Michelle Bachelet, Haut-Commissaire des Nations Unies aux droits de l’Homme

C’est une prise de parole officielle du Haut-Commissaire des Nations Unies aux droits de l’Homme fait le mercredi 7 octobre 2020.

La responsables de Nations Unis a effet émis une mise en garde contre les discours de haine et à relents ethniques en Guinée, en cette période de campagne électorale pour la présidentielle prochain.

Michelle Bachelet invitent les différents acteurs politiques à s’abstenir d’user d’un langage provocateur susceptible de provoquer ou d’appeler à la violence.

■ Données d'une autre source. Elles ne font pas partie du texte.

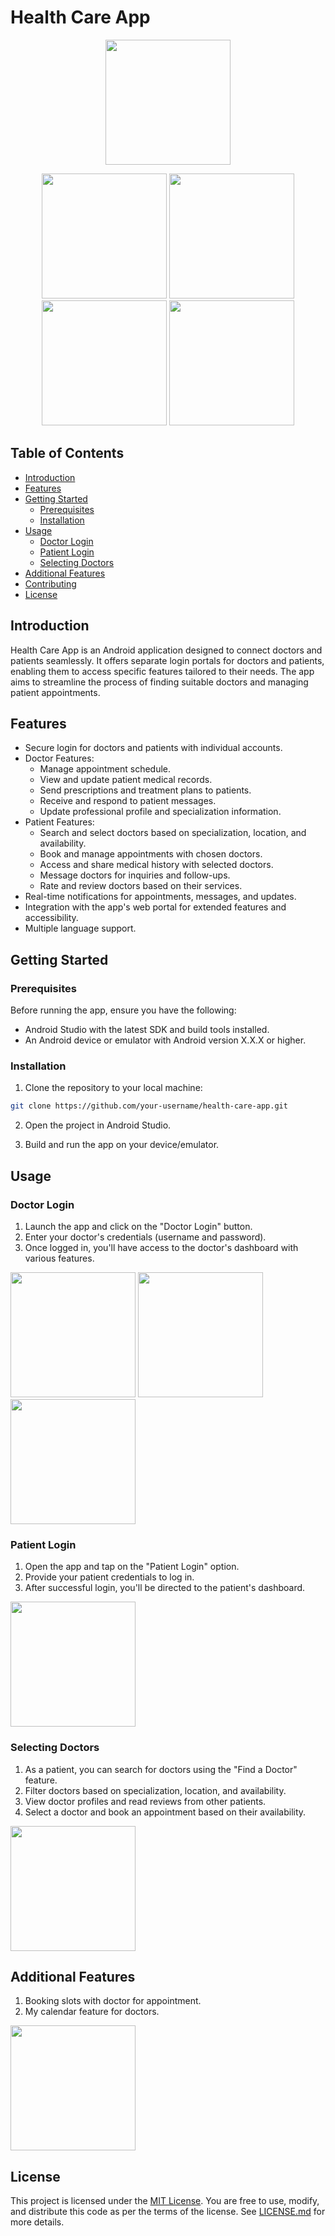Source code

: # Health Care App

<p align="center">
<img src="https://github.com/Salai-Harish/App-images/blob/main/Screenshot_2023-07-26-12-42-07-32_5d833e56a684b39e1dbcb31d6b4026ad.png" width=200/>
</p>

<p align="center">
    <img src="https://github.com/Salai-Harish/Health_Care_Application/blob/main/App-Images/Screenshot_2023-08-01-14-53-49-64_5d833e56a684b39e1dbcb31d6b4026ad%20(1).jpg" width=200 style="margin-right">
    <img src="https://github.com/Salai-Harish/Health_Care_Application/blob/main/App-Images/Screenshot_2023-08-01-14-54-05-69_5d833e56a684b39e1dbcb31d6b4026ad.jpg" width=200 style="margin-right">
    <img src="https://github.com/Salai-Harish/Health_Care_Application/blob/main/App-Images/Screenshot_2023-08-01-14-58-50-75_5d833e56a684b39e1dbcb31d6b4026ad.jpg" width=200 style="margin-right">
    <img src="https://github.com/Salai-Harish/Health_Care_Application/blob/main/App-Images/Screenshot_2023-08-01-15-00-15-77_5d833e56a684b39e1dbcb31d6b4026ad.jpg" width=200>
</p>


## Table of Contents
- [Introduction](#introduction)
- [Features](#features)
- [Getting Started](#getting-started)
    - [Prerequisites](#prerequisites)
    - [Installation](#installation)
- [Usage](#usage)
    - [Doctor Login](#doctor-login)
    - [Patient Login](#patient-login)
    - [Selecting Doctors](#selecting-doctors)
- [Additional Features](#additional-features)
- [Contributing](#contributing)
- [License](#license)

## Introduction

Health Care App is an Android application designed to connect doctors and patients seamlessly. It offers separate login portals for doctors and patients, enabling them to access specific features tailored to their needs. The app aims to streamline the process of finding suitable doctors and managing patient appointments.

## Features

- Secure login for doctors and patients with individual accounts.
- Doctor Features:
    - Manage appointment schedule.
    - View and update patient medical records.
    - Send prescriptions and treatment plans to patients.
    - Receive and respond to patient messages.
    - Update professional profile and specialization information.
- Patient Features:
    - Search and select doctors based on specialization, location, and availability.
    - Book and manage appointments with chosen doctors.
    - Access and share medical history with selected doctors.
    - Message doctors for inquiries and follow-ups.
    - Rate and review doctors based on their services.
- Real-time notifications for appointments, messages, and updates.
- Integration with the app's web portal for extended features and accessibility.
- Multiple language support.

## Getting Started

### Prerequisites

Before running the app, ensure you have the following:

- Android Studio with the latest SDK and build tools installed.
- An Android device or emulator with Android version X.X.X or higher.

### Installation

1. Clone the repository to your local machine:

```bash
git clone https://github.com/your-username/health-care-app.git
```

2. Open the project in Android Studio.

3. Build and run the app on your device/emulator.

## Usage

### Doctor Login

1. Launch the app and click on the "Doctor Login" button.
2. Enter your doctor's credentials (username and password).
3. Once logged in, you'll have access to the doctor's dashboard with various features.
<img src="https://github.com/Salai-Harish/Health_Care_Application/blob/main/App-Images/Screenshot_2023-08-01-14-53-49-64_5d833e56a684b39e1dbcb31d6b4026ad%20(1).jpg" width=200/>
<img src="https://github.com/Salai-Harish/Health_Care_Application/blob/main/App-Images/Screenshot_2023-08-01-14-54-05-69_5d833e56a684b39e1dbcb31d6b4026ad.jpg" width=200/>
<img src="https://github.com/Salai-Harish/Health_Care_Application/blob/main/App-Images/Screenshot_2023-08-01-14-59-55-42_5d833e56a684b39e1dbcb31d6b4026ad.jpg" width=200/>

### Patient Login

1. Open the app and tap on the "Patient Login" option.
2. Provide your patient credentials to log in.
3. After successful login, you'll be directed to the patient's dashboard.
<img src="https://github.com/Salai-Harish/Health_Care_Application/blob/main/App-Images/Screenshot_2023-08-01-15-00-38-21_5d833e56a684b39e1dbcb31d6b4026ad.jpg" width=200/>

### Selecting Doctors

1. As a patient, you can search for doctors using the "Find a Doctor" feature.
2. Filter doctors based on specialization, location, and availability.
3. View doctor profiles and read reviews from other patients.
4. Select a doctor and book an appointment based on their availability.
<img src="https://github.com/Salai-Harish/Health_Care_Application/blob/main/App-Images/Screenshot_2023-08-01-15-00-15-77_5d833e56a684b39e1dbcb31d6b4026ad.jpg" width=200/>

## Additional Features

1. Booking slots with doctor for appointment.
2. My calendar feature for doctors.
<img src="https://github.com/Salai-Harish/Health_Care_Application/blob/main/App-Images/Screenshot_2023-08-01-14-58-50-75_5d833e56a684b39e1dbcb31d6b4026ad.jpg" width=200/>

## License

This project is licensed under the [MIT License](link_to_license_file). You are free to use, modify, and distribute this code as per the terms of the license. See [LICENSE.md](link_to_license_file) for more details.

« Les responsables politiques, en particulier les candidats à la prochaine élection présidentielle en Guinée, devraient s’abstenir d’invoquer des affiliations ethniques et d’utiliser un langage provocateur, lesquels pourraient conduire à de la violence, à de la discrimination et à d’autres violations des droits de l’homme », a indiqué Michelle Bachelet.

La Guinée suscite énormément d’inquiétude à quelques jours de la tenue du scrutin présidentiel. Le Haut-Commissaire des Nations Unies aux droits de l’Homme s’inquiète notamment des appels répandus aux affiliations ethniques, notamment Malinké et Peul. Dans le même sens, l’ONU dénonce la rhétorique suggérant des violences qui pourraient survenir après la proclamation des résultats.

Ces échos qui ne présagent rien de bon en Guinée, à quelques jours de la présidentielle préoccupe Michelle Bacheket.

« Compte tenu de l’histoire de la violence intercommunautaire en Guinée, je suis profondément préoccupée par une rhétorique aussi dangereuse de la part des responsables politiques, qui pourrait, dans certains cas, constituer une incitation à l’hostilité, à la discrimination ou à la violence », a déclaré le Haut-Commissaire des Nations Unies aux droits de l’Homme.

L’élection présidentielle en Guinée est prévue le 18 octobre prochain.